Cloudydict is a cross vendor compatibility layer that makes all cloud file services look as much like a python dict as possible.
Use cloudydict instead of boto or cloudfiles and enjoy simple dictionary based access to your files.
Its on Pypi. Just run this:
$ pip install --upgrade cloudydict
You might want to take a look at cloudydict's homepage: http://wnyc.github.io/cloudydict/
Python dicts are awesome. The cloud is awesome. So why do the python APIs for these services suck so much?
The intuitive API to retrieve something with boto from S3 should be:
cloud = S3Connection().get_bucket(<my_bucket>)
value = cloud[<my key>]
So why is it boto requres I say:
cloud = S3Connection().get_bucket(<my_bucket>)
key = cloud.get_key(<key>)
value = key.get_contents_as_string()

* _EXCERPTED DATA_:
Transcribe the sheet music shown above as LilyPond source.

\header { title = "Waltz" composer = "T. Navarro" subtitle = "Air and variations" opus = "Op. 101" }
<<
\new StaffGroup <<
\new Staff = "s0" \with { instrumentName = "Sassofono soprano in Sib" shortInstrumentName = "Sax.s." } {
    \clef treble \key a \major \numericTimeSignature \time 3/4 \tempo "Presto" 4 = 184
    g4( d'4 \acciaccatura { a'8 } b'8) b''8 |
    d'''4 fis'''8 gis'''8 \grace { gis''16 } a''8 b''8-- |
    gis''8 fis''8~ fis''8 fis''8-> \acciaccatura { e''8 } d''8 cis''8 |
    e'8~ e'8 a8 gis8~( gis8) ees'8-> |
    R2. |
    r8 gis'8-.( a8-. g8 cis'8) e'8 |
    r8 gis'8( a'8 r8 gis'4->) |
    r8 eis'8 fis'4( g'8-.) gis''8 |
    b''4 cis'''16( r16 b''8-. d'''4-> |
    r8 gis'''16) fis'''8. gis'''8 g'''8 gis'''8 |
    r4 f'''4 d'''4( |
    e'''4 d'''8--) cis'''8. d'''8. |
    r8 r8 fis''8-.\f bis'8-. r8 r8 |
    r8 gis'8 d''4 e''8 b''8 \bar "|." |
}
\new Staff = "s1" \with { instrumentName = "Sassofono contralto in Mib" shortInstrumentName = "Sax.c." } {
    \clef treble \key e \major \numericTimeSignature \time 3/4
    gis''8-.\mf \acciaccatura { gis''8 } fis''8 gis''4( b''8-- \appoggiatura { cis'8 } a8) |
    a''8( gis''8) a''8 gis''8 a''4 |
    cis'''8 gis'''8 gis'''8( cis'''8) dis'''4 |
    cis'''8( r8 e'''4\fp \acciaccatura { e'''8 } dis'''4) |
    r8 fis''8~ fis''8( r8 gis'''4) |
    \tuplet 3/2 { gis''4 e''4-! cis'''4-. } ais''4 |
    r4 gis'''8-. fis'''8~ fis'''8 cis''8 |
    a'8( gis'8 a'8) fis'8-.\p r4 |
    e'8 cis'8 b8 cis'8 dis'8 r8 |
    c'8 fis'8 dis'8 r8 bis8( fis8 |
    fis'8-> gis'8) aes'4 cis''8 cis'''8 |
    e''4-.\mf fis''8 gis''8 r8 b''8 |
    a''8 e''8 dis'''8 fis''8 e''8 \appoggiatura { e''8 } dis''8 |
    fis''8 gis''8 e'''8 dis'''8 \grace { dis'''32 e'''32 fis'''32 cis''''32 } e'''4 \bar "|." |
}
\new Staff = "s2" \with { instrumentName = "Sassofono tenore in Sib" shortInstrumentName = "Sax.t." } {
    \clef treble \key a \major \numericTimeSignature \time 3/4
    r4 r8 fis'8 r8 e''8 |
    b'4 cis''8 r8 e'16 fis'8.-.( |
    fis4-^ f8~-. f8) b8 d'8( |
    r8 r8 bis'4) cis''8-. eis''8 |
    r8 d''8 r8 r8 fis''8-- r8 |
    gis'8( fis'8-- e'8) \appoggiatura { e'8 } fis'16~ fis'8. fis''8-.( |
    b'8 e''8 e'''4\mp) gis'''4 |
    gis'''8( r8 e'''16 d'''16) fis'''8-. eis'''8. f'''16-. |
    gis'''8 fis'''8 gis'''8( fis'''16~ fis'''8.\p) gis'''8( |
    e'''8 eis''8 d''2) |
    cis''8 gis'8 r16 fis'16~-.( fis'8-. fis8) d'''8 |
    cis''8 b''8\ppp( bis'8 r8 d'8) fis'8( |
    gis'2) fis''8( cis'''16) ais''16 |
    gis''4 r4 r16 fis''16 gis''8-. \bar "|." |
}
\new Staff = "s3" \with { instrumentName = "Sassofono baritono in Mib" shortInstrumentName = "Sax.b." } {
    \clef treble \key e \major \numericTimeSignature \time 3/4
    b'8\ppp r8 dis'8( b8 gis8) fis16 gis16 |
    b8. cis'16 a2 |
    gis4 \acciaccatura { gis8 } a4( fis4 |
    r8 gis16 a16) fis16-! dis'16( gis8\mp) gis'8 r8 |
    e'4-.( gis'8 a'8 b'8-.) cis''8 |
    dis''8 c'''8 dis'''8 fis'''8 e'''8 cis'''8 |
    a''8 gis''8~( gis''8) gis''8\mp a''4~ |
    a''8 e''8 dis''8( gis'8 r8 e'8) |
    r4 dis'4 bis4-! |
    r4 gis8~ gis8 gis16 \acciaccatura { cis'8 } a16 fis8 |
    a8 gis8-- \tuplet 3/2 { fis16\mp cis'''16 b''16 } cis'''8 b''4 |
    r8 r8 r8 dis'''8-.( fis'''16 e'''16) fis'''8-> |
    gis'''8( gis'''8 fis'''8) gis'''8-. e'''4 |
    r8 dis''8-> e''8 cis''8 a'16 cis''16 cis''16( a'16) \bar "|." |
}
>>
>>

---

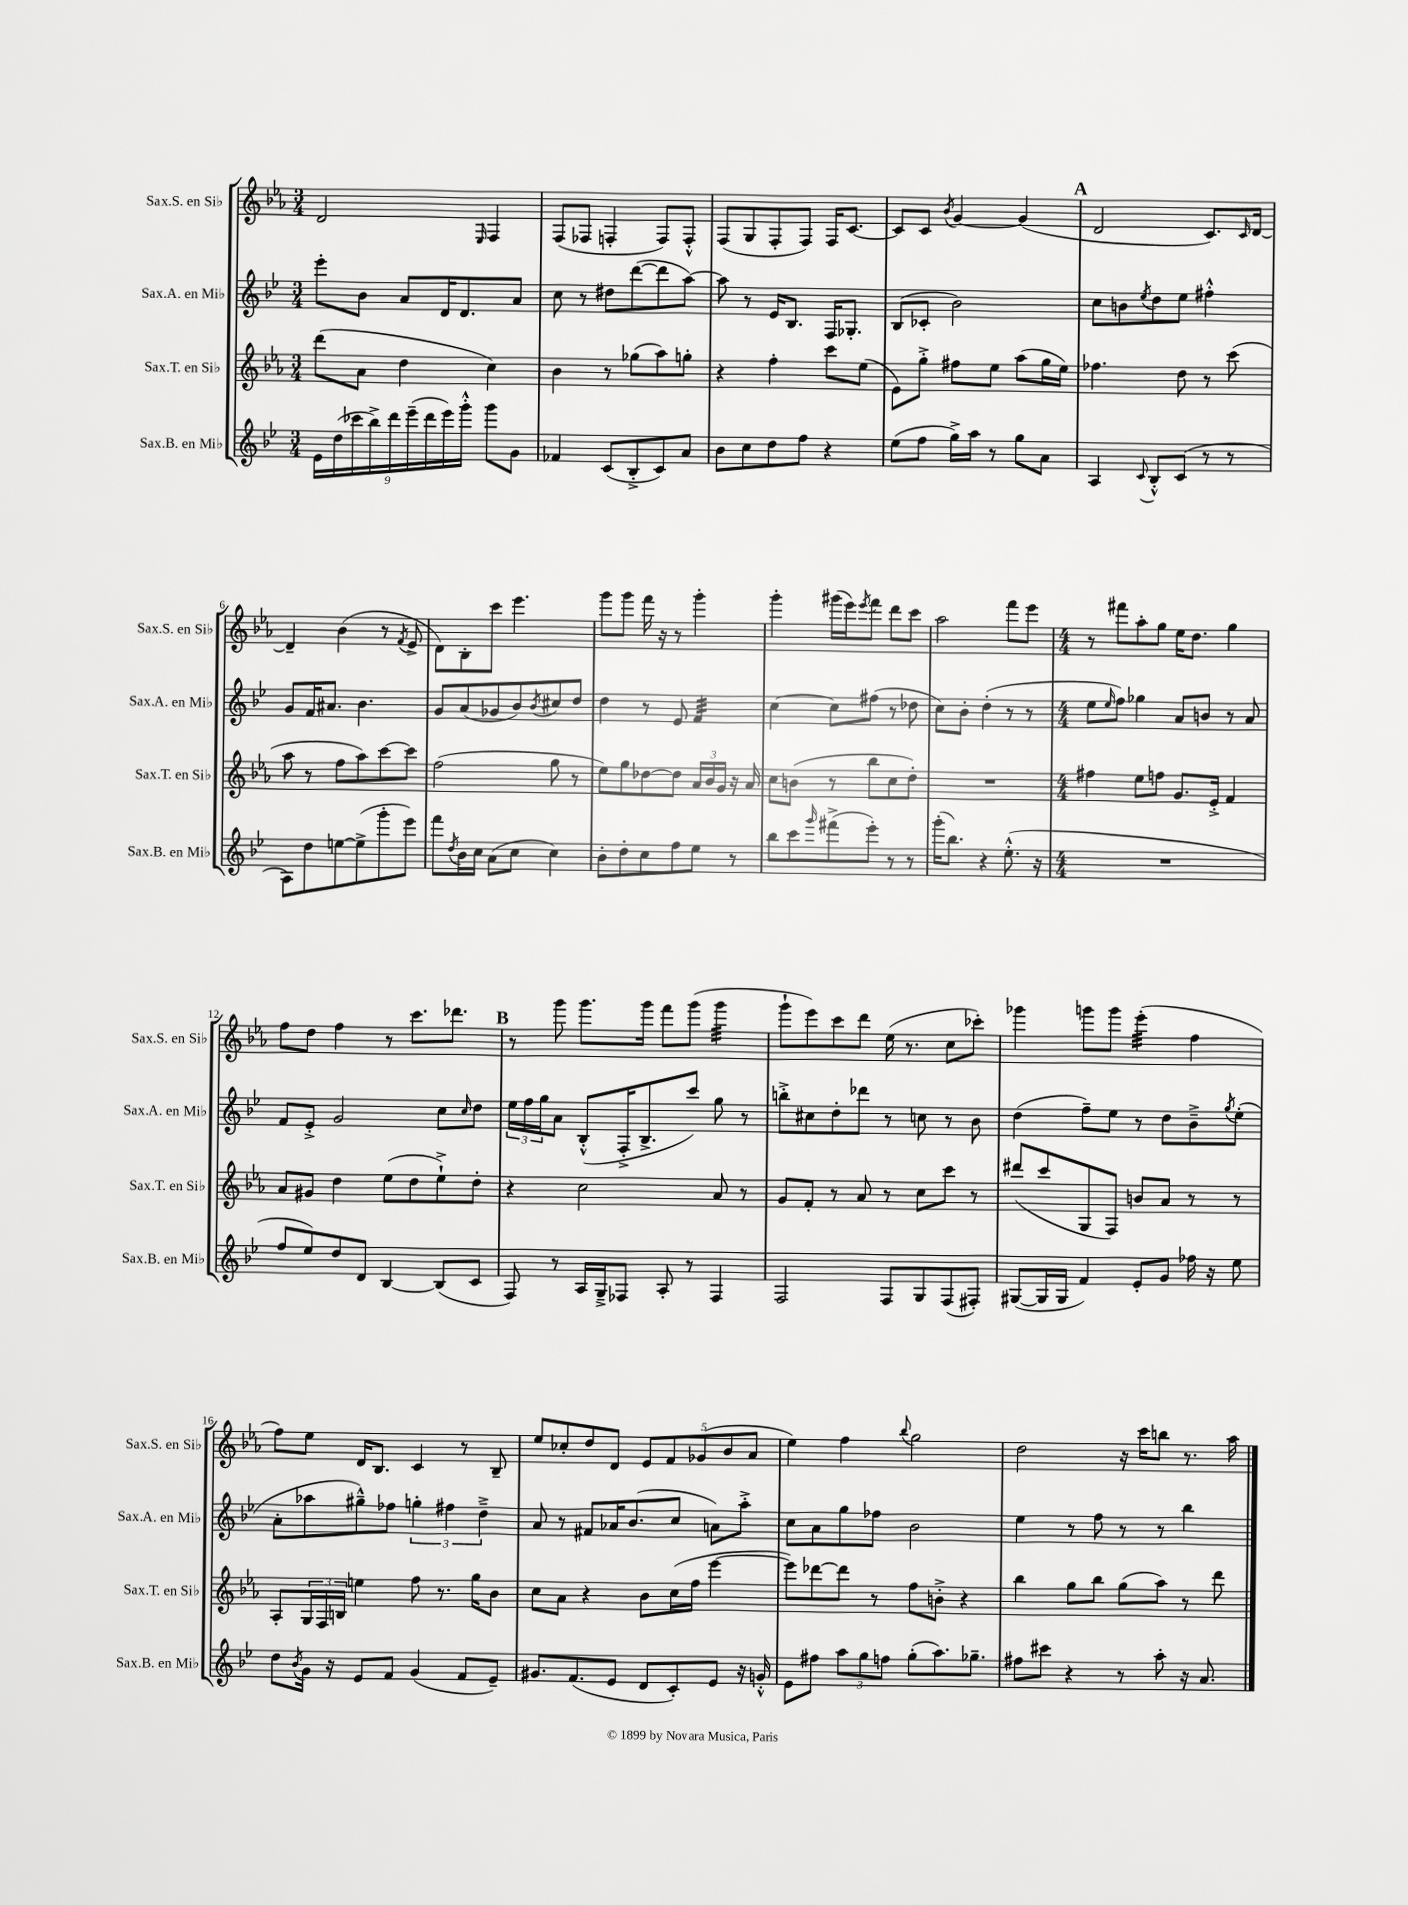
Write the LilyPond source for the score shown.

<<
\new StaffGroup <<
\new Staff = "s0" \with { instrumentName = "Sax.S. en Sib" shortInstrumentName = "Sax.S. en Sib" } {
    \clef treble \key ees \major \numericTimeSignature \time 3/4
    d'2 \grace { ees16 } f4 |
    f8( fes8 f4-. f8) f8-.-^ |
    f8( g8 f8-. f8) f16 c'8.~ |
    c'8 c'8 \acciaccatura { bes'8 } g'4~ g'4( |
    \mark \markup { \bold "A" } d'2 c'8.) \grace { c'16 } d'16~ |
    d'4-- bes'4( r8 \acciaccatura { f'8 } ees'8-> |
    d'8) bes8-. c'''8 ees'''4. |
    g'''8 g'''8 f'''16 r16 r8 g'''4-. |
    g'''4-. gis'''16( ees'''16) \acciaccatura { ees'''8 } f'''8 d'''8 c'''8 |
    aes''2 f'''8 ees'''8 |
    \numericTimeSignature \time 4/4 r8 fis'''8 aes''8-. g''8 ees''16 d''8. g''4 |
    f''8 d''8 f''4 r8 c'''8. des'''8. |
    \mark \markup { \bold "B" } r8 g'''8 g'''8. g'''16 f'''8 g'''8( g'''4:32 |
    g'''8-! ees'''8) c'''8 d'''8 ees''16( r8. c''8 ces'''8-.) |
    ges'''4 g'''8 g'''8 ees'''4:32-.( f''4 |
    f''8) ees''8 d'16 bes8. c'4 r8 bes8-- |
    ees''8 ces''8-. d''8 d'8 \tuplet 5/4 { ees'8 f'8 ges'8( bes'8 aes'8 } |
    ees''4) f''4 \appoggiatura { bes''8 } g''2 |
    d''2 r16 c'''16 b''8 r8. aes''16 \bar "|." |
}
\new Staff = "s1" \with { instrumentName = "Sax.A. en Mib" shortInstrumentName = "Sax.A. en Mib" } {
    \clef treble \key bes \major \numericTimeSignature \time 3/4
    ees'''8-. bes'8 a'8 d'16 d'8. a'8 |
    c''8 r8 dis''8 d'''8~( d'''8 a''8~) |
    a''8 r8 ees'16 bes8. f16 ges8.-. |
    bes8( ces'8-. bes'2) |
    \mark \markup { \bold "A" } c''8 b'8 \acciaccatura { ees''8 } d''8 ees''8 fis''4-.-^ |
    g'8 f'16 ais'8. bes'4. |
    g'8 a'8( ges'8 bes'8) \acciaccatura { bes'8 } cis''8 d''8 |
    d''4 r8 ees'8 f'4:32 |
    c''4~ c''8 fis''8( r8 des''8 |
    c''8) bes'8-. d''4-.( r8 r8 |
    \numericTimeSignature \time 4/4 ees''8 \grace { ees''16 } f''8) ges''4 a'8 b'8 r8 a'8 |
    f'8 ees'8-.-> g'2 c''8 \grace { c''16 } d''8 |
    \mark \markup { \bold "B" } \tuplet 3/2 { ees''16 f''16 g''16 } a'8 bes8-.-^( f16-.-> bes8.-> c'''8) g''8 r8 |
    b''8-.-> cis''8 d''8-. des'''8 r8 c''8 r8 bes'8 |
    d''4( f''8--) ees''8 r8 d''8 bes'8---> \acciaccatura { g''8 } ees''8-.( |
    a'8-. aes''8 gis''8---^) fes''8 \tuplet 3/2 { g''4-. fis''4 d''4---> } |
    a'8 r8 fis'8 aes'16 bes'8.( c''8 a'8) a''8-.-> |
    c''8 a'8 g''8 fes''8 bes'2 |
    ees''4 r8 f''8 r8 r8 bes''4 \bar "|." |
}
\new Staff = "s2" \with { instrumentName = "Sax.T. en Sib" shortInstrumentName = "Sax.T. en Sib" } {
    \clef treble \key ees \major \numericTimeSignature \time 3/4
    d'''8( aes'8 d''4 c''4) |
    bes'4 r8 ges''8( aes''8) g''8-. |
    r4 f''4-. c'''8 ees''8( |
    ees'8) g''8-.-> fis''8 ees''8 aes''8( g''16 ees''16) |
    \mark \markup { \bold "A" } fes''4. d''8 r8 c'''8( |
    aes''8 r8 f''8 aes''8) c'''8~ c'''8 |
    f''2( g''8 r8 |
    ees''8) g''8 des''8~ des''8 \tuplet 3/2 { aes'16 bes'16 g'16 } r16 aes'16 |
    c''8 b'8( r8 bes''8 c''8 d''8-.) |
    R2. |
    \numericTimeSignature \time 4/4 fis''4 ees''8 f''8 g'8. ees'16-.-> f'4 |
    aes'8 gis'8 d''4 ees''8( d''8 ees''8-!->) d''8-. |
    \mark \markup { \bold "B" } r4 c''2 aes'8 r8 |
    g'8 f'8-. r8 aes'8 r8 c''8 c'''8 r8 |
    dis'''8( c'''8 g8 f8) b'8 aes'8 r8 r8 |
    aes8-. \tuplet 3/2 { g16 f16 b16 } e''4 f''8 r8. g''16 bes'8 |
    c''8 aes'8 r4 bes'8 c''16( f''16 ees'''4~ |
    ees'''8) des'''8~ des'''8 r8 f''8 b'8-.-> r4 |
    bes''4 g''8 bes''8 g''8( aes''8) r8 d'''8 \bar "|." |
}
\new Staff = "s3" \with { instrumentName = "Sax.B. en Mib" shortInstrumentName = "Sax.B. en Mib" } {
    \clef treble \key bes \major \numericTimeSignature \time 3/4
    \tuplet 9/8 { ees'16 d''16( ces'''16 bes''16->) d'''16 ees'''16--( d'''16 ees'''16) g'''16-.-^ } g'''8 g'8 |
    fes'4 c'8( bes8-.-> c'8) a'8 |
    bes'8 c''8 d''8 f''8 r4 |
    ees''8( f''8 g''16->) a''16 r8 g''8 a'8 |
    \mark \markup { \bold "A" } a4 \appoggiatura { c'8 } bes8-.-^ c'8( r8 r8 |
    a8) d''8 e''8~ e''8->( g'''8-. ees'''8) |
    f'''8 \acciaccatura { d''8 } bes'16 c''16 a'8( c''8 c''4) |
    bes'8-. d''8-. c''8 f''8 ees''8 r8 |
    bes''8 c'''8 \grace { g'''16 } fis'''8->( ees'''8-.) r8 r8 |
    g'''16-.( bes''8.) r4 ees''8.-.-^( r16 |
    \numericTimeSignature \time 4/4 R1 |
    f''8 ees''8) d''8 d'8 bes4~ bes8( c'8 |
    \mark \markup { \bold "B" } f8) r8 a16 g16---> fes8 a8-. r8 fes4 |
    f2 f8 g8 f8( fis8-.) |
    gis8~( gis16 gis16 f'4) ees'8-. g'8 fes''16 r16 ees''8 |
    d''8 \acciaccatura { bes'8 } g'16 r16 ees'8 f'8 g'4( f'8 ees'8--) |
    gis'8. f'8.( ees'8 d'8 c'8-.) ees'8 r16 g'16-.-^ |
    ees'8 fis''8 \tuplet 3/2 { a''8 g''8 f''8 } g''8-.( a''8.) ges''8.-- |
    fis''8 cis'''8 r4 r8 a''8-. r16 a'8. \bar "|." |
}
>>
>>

...

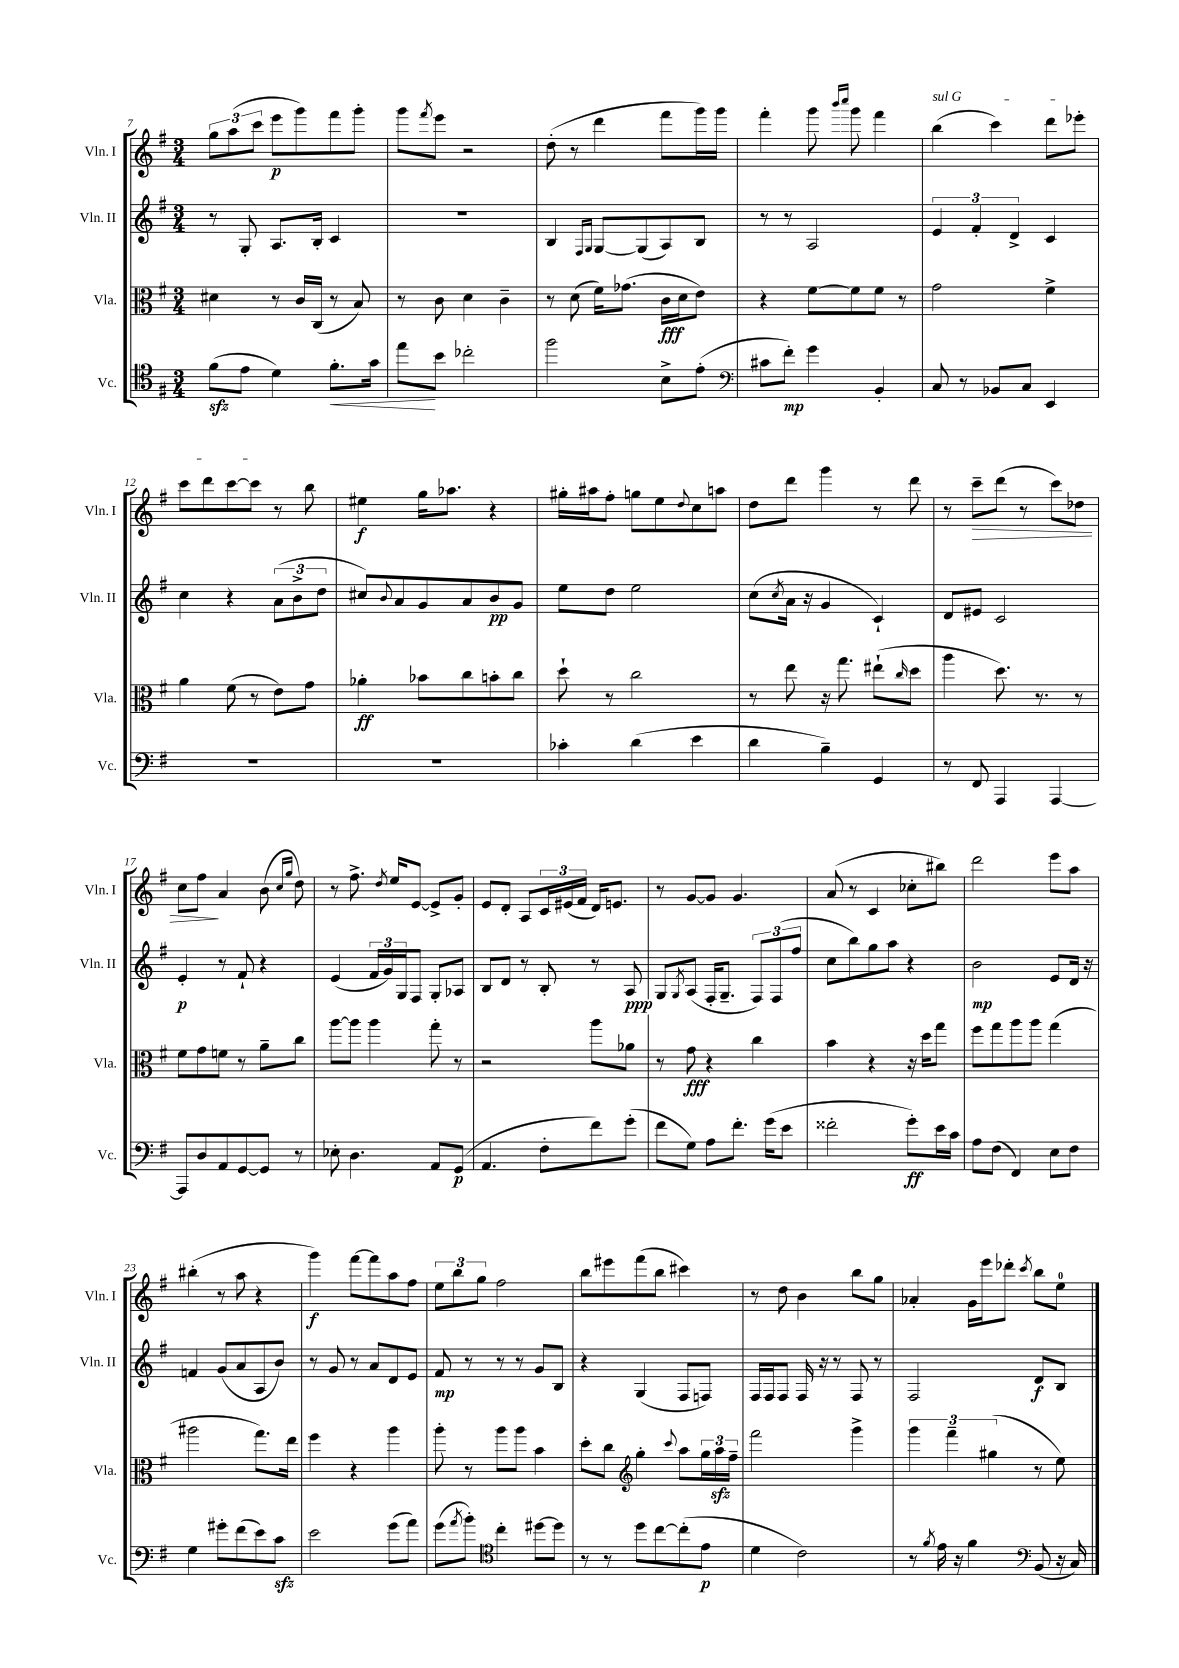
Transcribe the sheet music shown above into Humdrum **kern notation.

* _EXERCISE INSTRUCTIONS_:
Reproduce verbatim the part of the cloudydict page between "Cloudydict is a" and "suck so much?", inclusive. The material does not come from the same source as the cloudydict page.

* _WRITTEN REPLY_:
Cloudydict is a cross vendor compatibility layer that makes all cloud file services look as much like a python dict as possible.
Use cloudydict instead of boto or cloudfiles and enjoy simple dictionary based access to your files.
Its on Pypi. Just run this:
$ pip install --upgrade cloudydict
You might want to take a look at cloudydict's homepage: http://wnyc.github.io/cloudydict/
Python dicts are awesome. The cloud is awesome. So why do the python APIs for these services suck so much?